DATA SUPPLIED:
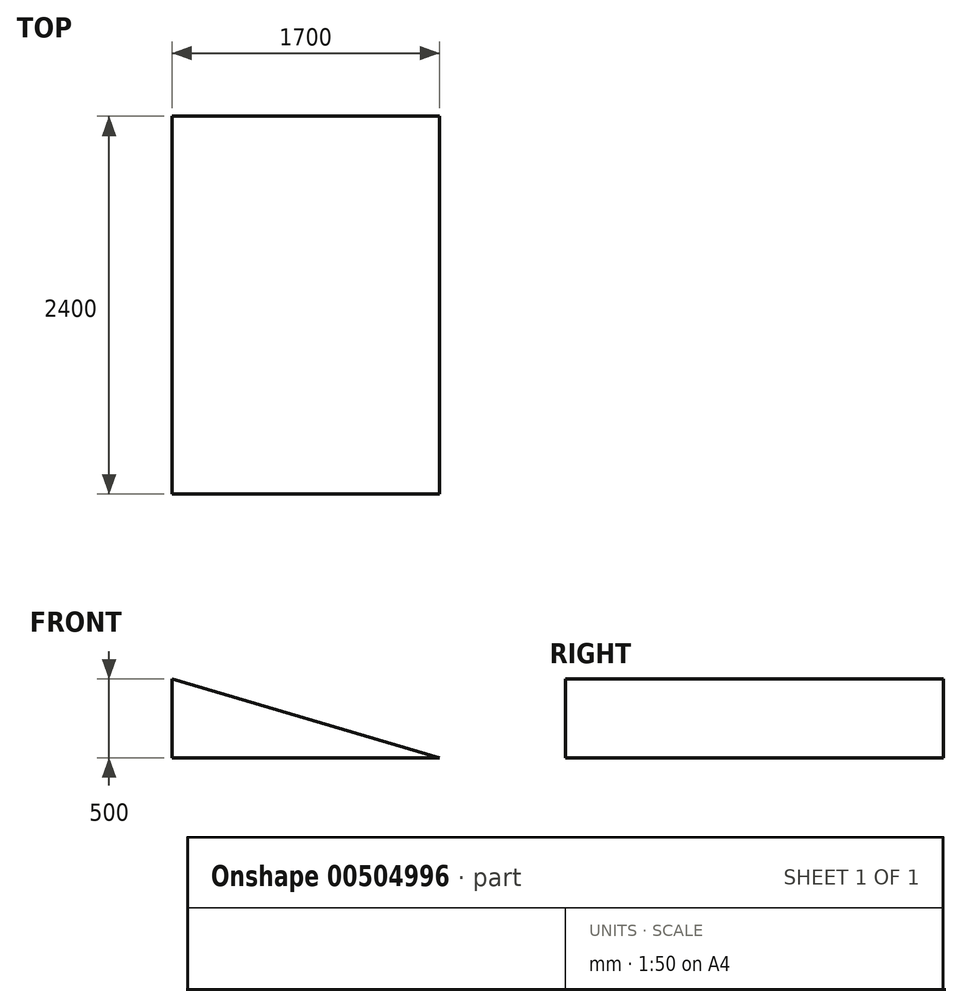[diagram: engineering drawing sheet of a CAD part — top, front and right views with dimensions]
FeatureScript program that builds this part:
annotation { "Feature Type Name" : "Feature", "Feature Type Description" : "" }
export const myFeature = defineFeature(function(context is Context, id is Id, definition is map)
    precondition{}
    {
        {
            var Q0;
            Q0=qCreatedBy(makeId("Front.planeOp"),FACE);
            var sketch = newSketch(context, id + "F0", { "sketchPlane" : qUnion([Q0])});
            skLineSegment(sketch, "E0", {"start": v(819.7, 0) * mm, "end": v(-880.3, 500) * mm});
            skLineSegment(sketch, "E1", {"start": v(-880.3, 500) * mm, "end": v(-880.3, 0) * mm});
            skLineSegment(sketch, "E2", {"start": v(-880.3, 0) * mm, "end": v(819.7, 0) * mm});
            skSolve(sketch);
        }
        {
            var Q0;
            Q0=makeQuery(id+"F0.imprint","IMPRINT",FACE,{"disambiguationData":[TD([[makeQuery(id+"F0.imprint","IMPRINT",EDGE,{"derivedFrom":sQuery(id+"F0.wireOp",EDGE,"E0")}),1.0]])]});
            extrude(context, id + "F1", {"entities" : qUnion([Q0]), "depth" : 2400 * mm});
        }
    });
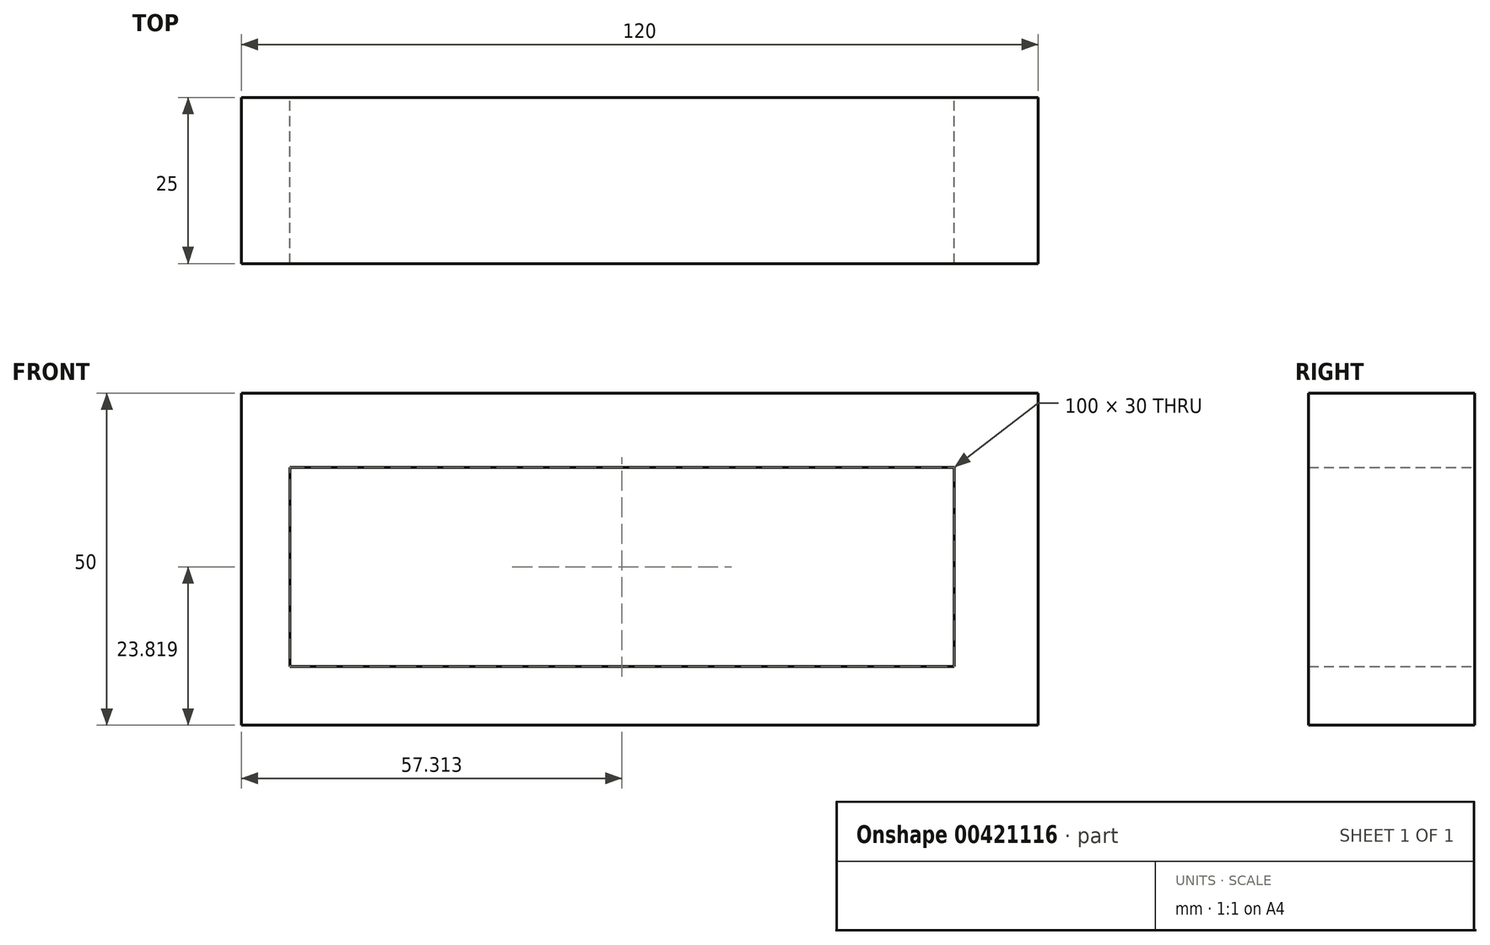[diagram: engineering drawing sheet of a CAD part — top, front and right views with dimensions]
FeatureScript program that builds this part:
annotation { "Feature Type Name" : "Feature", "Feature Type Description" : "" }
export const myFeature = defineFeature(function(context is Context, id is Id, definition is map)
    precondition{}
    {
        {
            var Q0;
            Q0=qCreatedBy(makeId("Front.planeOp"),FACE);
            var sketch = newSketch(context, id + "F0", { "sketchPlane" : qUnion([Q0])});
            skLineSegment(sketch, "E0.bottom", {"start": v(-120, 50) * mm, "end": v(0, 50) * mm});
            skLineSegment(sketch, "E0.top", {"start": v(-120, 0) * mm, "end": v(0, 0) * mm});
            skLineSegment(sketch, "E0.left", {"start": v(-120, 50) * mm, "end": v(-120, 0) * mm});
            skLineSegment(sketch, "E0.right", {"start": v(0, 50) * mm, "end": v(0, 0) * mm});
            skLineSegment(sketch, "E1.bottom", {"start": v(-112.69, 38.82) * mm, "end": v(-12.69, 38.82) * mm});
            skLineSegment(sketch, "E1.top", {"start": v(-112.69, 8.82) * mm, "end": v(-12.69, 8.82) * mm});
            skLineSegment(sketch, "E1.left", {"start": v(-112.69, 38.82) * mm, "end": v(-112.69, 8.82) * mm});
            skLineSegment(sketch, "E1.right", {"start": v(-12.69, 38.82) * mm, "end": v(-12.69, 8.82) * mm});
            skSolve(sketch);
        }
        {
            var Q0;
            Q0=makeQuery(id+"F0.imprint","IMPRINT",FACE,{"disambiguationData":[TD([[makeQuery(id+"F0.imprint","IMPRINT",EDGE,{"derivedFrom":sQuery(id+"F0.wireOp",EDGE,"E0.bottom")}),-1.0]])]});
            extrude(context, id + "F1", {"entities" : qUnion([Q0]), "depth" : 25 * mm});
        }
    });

TASK DESCRIPTION: Count how many lines in the items above contain the string "left". Give only the number.

SOLUTION FOR THIS EXERCISE: 2